These days, our season-less approach to fashion says there’s nothing wrong with wearing all-white after Labor Day. Lighter shades help brighten up long work days and are a smart way to transition your summer pieces for fall — that way, you don’t have to ditch everything as the temperature drops. But the “no white after Labor Day” rule is still widely researched and remains an intriguing concept, even though it has long since been discarded.

This is confirmed by ivory, cream and milky-white separates stocked just as prominently in the pages of online retailers in late summer, making way for monochromatic dressing in shades even as the heat subsides. And, we’ve got plenty of easy style tips to take the look from summer to fall, even if that means trading in your open-toed sandals for pumps, platforms or sneakers, and adding extra layers and bold accents in the form of belts. , bags, and other accessories.

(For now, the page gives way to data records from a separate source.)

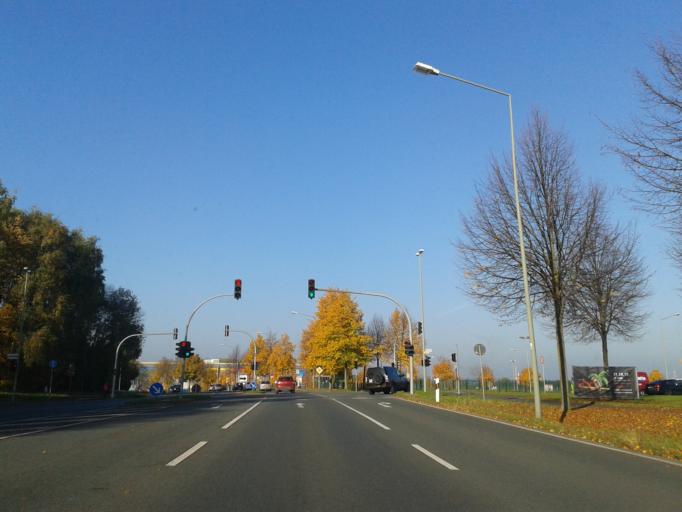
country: DE
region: North Rhine-Westphalia
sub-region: Regierungsbezirk Detmold
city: Paderborn
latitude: 51.7293
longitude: 8.7212
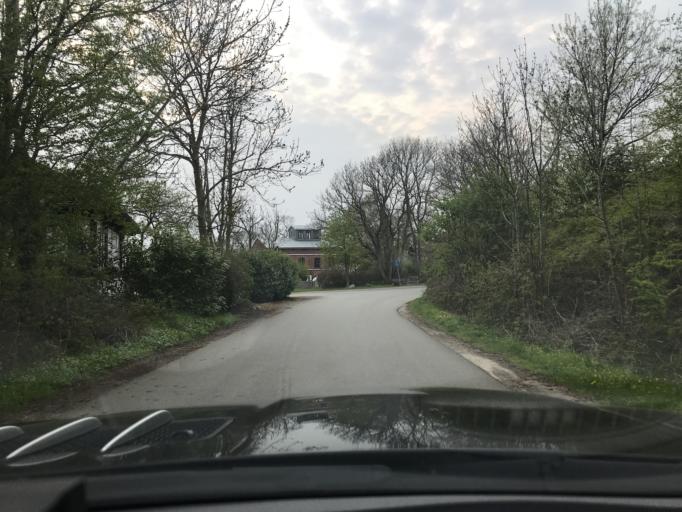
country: DE
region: Schleswig-Holstein
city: Burg auf Fehmarn
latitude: 54.4143
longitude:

Ahead, we shed more light on the background to the whole “no white after Labor Day” rule, then offer up some great outfit ideas to dispel any myths you’ve heard that white is still just a seasonal color.

Why can’t you wear white after Labor Day?

The “no white after Labor Day” rule can be attributed to its most basic purpose – that light colors and fabrics are reserved for the warmer months, where when the temperature drops we start pulling out darker tones and thicker materials. But historians also speculate that in the early 20th century, wearing white was a symbol of high status and wealth, representing a well-seasoned traveler who could escape the city for a summer vacation before returning to work in September. “It is [was] “Insiders are trying to keep other people out, and outsiders are trying to climb in by proving they know the rules,” Valerie Steele, director of the Museum of Fashion Institute of Technology, told TIME. Of course today is neglected, because white is a shade suitable for all outfits in all seasons.

Leave a Reply

Your email address will not be published.